Example:
A delta-connected alternator is connected to a wye-connected resistive load. The alternator produces a line voltage of 240 V and the resistors have a value of 6 Ω each. Calculate another circuit values...

Example:
The phase windings of an alternator are connected in wye. The alternator produces a line voltage of 440 V, and supplies power to two resistive loads. One load contains resistors with a value of 4 Ω each, connected in wye. The second load contains resistors with a value of 6 Ω each, connected in delta. Calculate another circuit values...

The power in a 3-phase balanced load is obtained by multiplying the power in one phase by 3. In many practical situations, it is more convenient to work with line quantities, though.
P_ph = U_ph x I_ph x cosΦ

cosΦ - phase power factor

Total power is: P = 3 x P_ph

Now, for a star-connected load: U_ph = U_line/√3 and I_ph = I_line, and for a delta-connected load: U_ph = U_line and I_ph = I_line/√3.

Substituting these values into above equation will yield the same result in both cases:

P = 3 x U_line/√3 x I_line x cosΦ  or  P = 3 x U_line x I_line/√3 x cosΦ
P = √3 x U_line x I_line x cosΦ

Thus, the equation for determining power dissipation, in both star and delta-connected loads is exactly the same. However, the value of power dissipated by a given load when connected in star is not the same as when it is connected in delta. It can be shown in some practical example that power in a delta-connected load is three times that when it is connected in star configuration.

We already know that the distribution of 3-phase supplies is normally at a much higher line voltage than that required for many users. Hence, 3-phase transformers are used to step the voltage down to the appropriate value. A three-phase transformer is basically three single-phase transformers interconnected. The three primary windings may be connected either in star or delta, as can the three secondary windings. Similarly, the load connected to the transformer secondary windings may be connected in either configuration. One important point to bear in mind is that the transformation ratio (voltage or turns ratio) refers to the ratio between the primary phase to the secondary phase winding.

Also, in short lines here, if a three-phase load is balanced, then it is necessary only to measure the power taken by one phase. The total power of the load is then obtained by multiplying this figure by three, whereas in an unbalanced load, separate readings must be taken into account for each phase and then calculate the total power as the sum of separate readings. We shall remember that the procedure is not the same for a star-connected and delta-connected load.

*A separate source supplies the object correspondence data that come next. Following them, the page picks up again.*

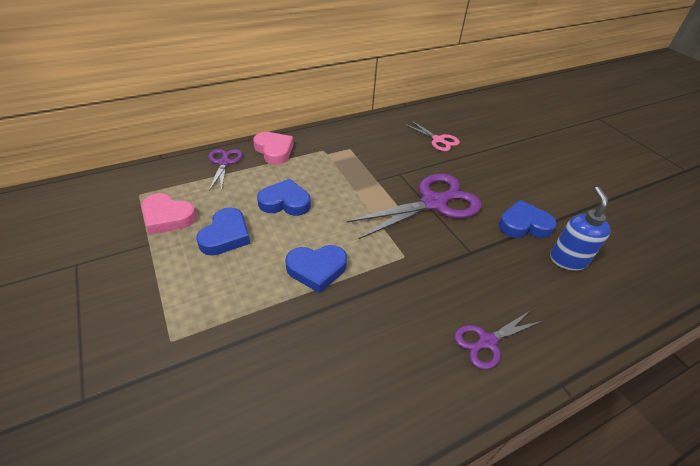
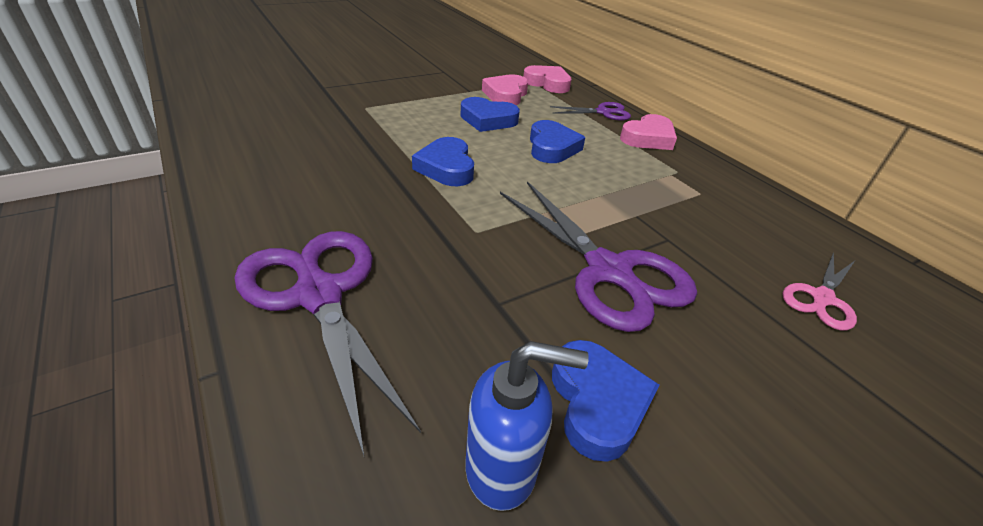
camera: 85 degrees right, 5 degrees down
purple scissors [454,310,542,370] -> purple scissors [235,231,421,458], size x1.88
none -> pink heart [523,65,572,93]

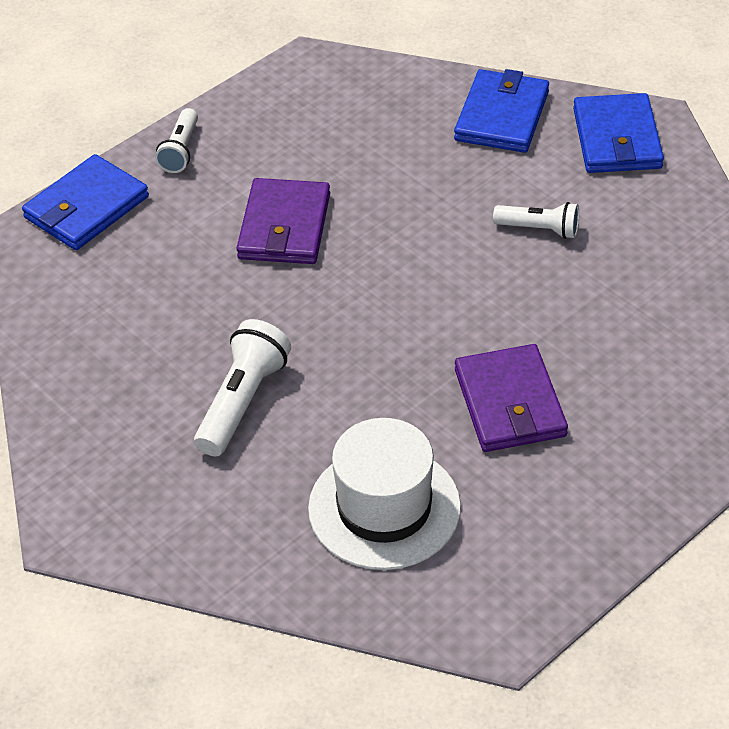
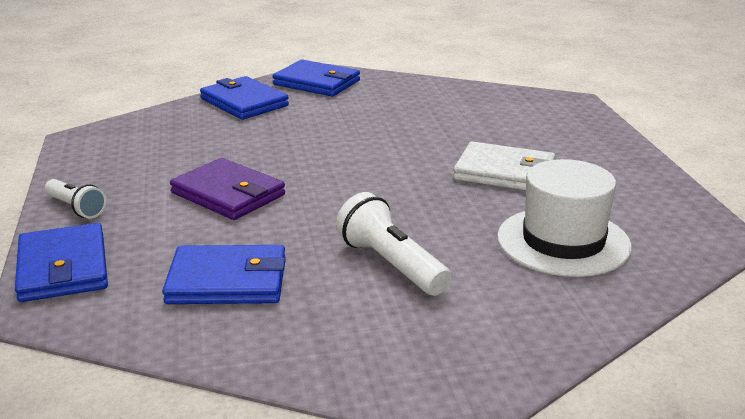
camera: 60 degrees left, 20 degrees down
purple wallet [455,344,568,452] -> white wallet [453,141,555,190]
white flashlight [493,202,579,239] -> none
none -> blue wallet [162,245,286,304]

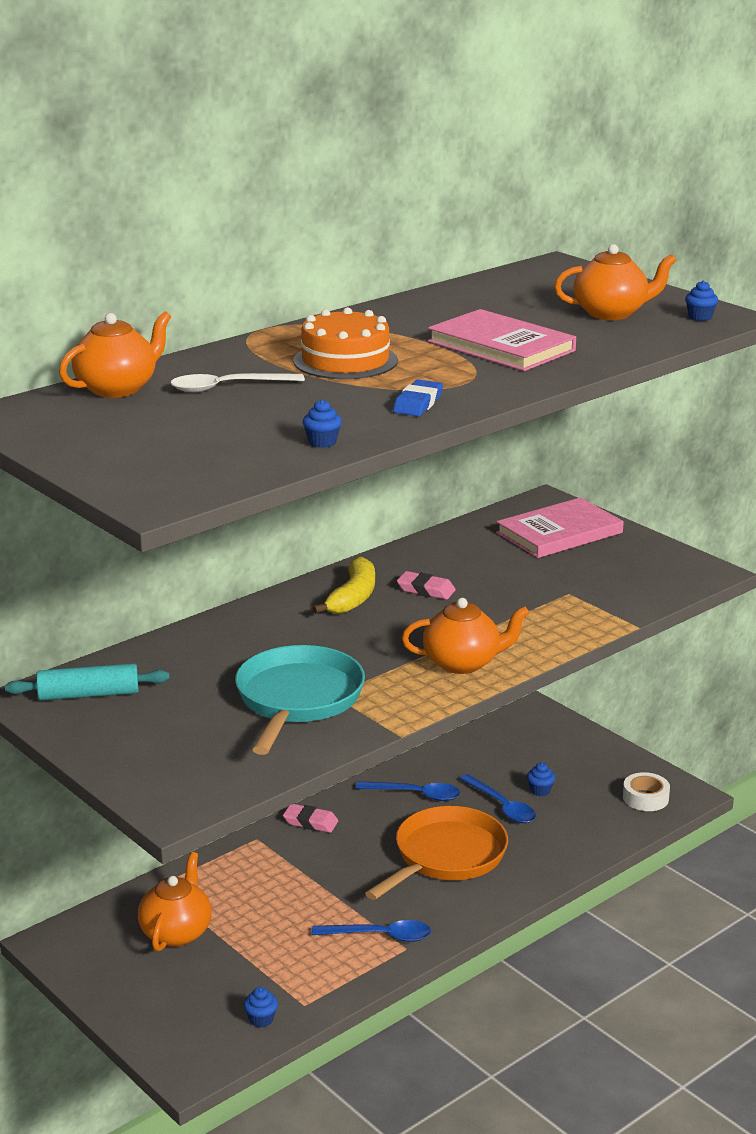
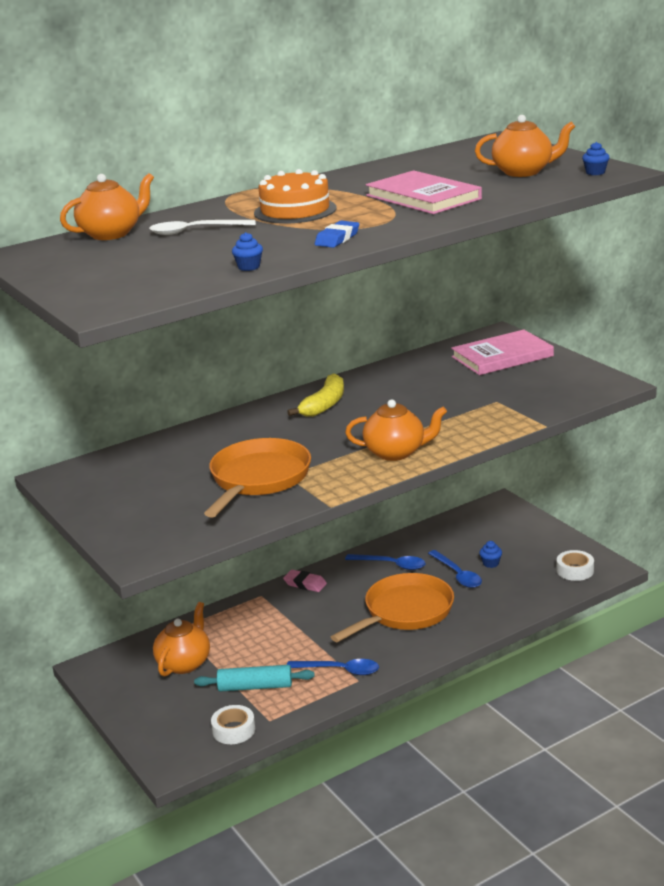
camera: 10 degrees right, 0 degrees up
turquoise rolling pin [5,663,169,701] -> turquoise rolling pin moved to [194,665,315,692]
turquoise pan [235,645,365,755] -> orange pan [204,438,311,518]
blue cupcake [244,987,278,1028] -> white tape [211,705,255,744]
pink eraser [397,571,456,600] -> none

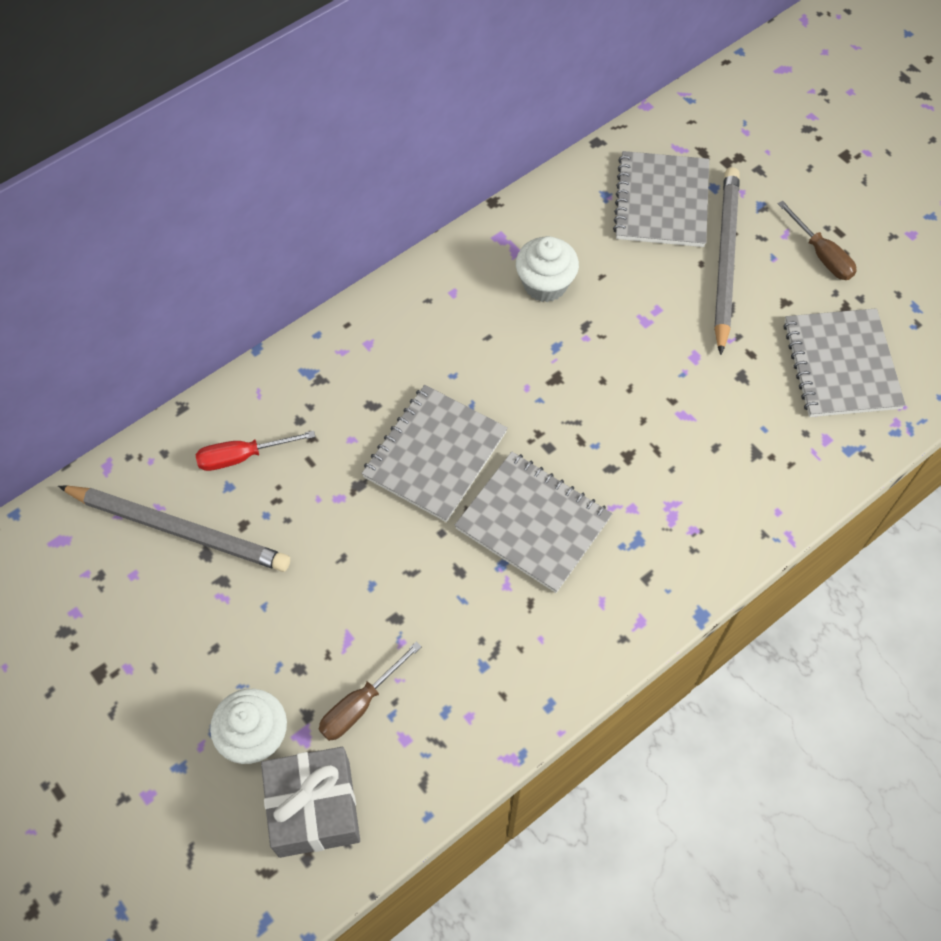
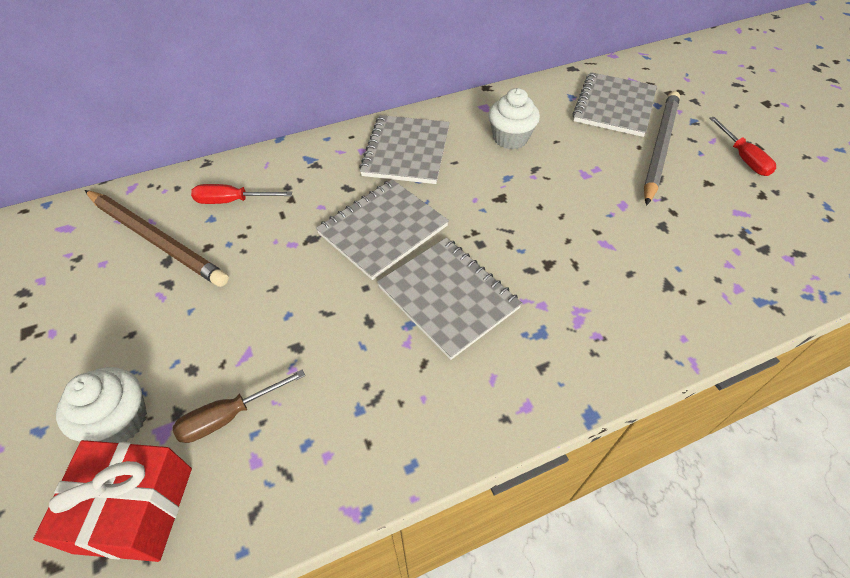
camera: 15 degrees right, 10 degrees down
grey pencil [58,486,290,572] -> brown pencil [85,190,229,287]
grey gift [261,747,360,858] -> red gift [33,440,192,562]
brown screwdriver [778,201,857,280] -> red screwdriver [710,117,776,176]
grey notebook [783,308,906,417] -> grey notebook moved to [359,115,450,184]

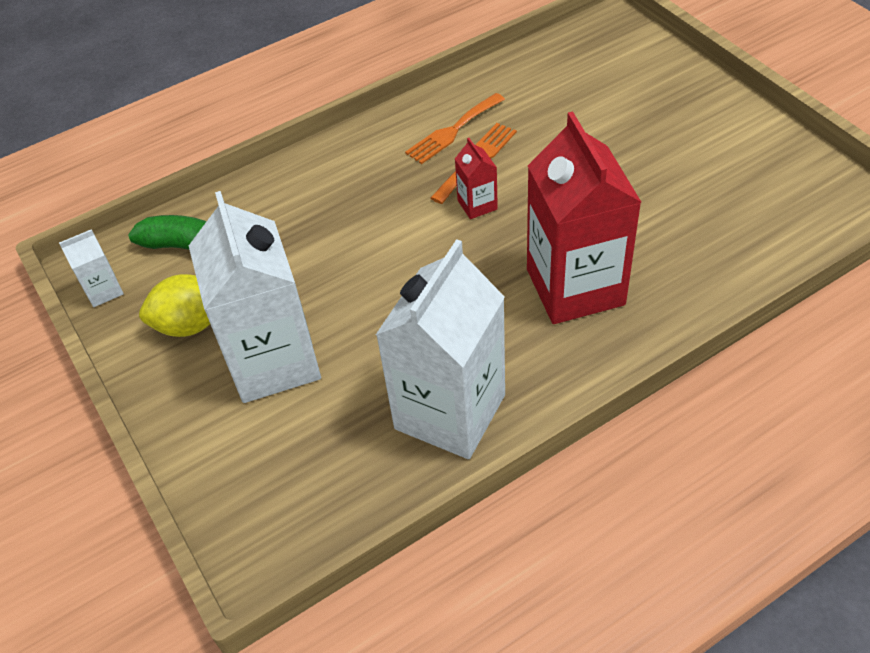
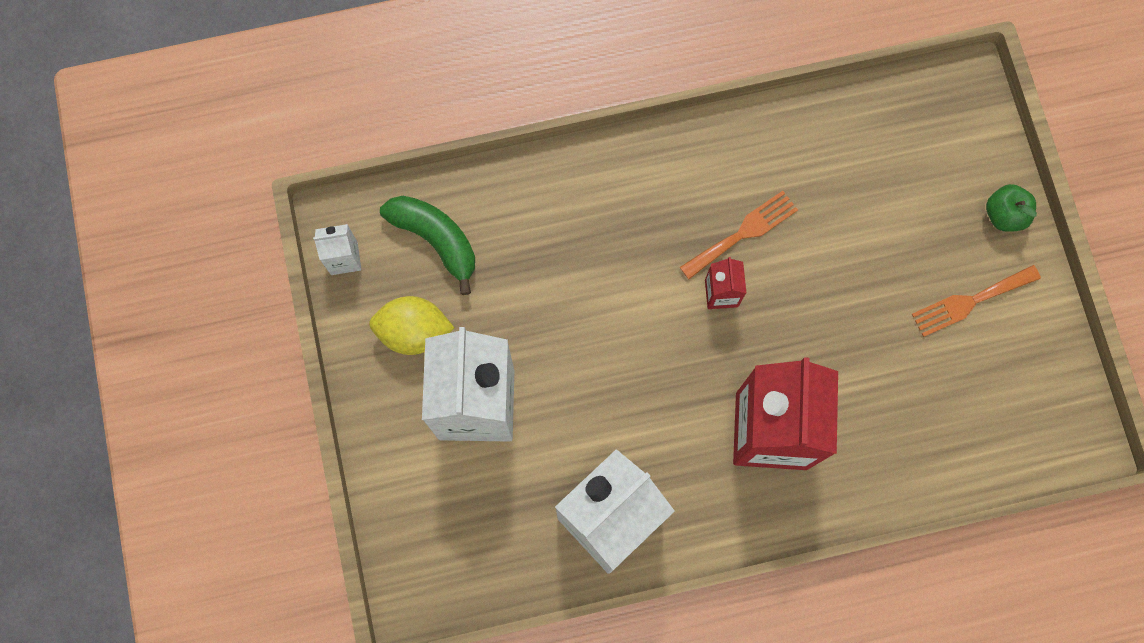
camera: 15 degrees right, 25 degrees up
orange fork [405,93,505,164] -> orange fork moved to [912,265,1041,337]
none -> green apple [986,184,1037,232]

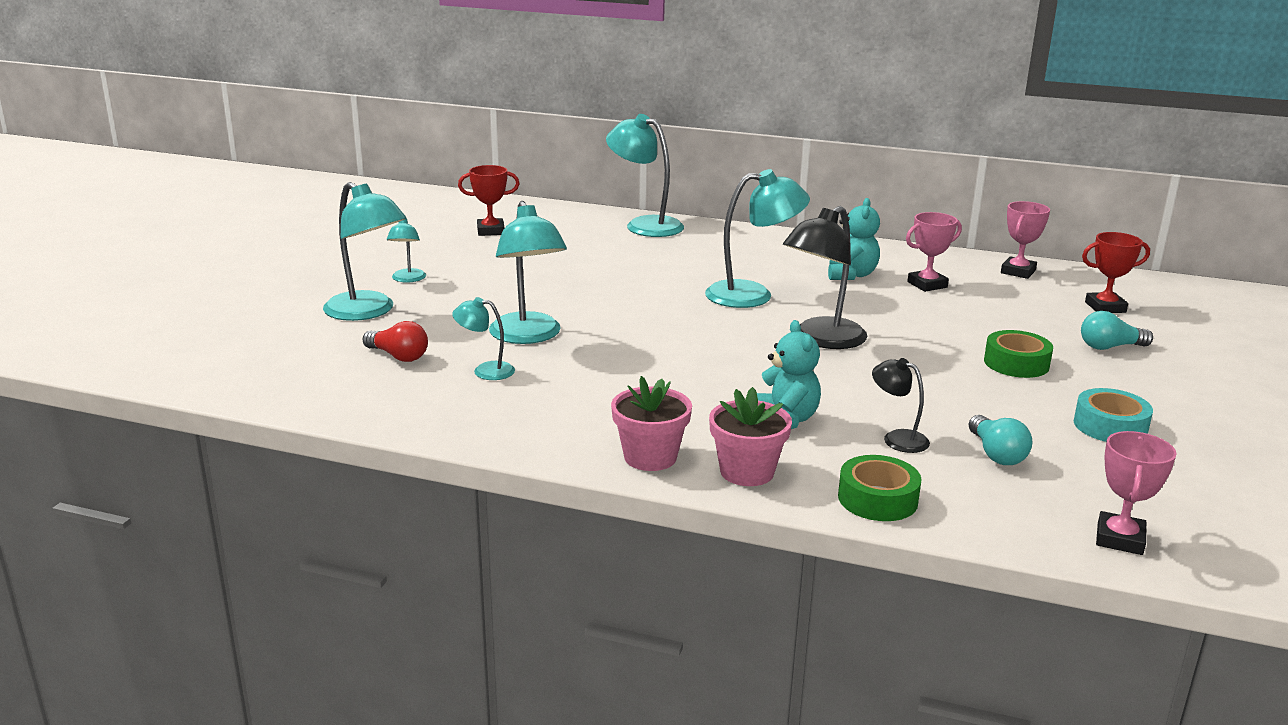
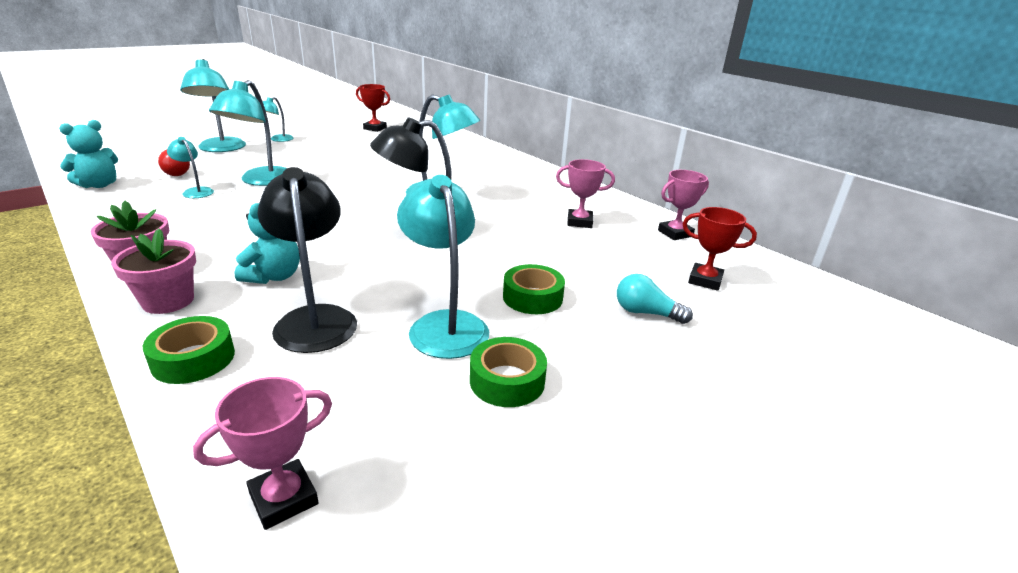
camera: 30 degrees right, 5 degrees up
turquoise lamp [606,114,684,237] -> turquoise lamp moved to [397,175,489,359]
turquoise teddy bear [828,198,880,280] -> turquoise teddy bear moved to [59,120,118,188]
black lamp [872,358,930,453] -> black lamp [257,167,357,353], size x1.91
turquoise light bulb [968,415,1032,465] -> none
turquoise tape [1074,388,1153,442] -> green tape [470,337,547,407]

Another fact that we have already seen is that the neutral current for a balanced load is zero. This is because the phasor sum of three equal currents, mutually displaced by 120°, is zero. If the load is unbalanced, then the three line (and phase) currents will be unequal. In this case, the neutral has to carry the resulting out-of-balance current. This current is simply obtained by calculating the phasor sum of the line currents. The technique is basically the same as that used previously, by resolving the phasors into horizontal and vertical components, and applying Pythagoras’ theorem. The only additional fact to bear in mind is that both horizontal and vertical components can have negative values.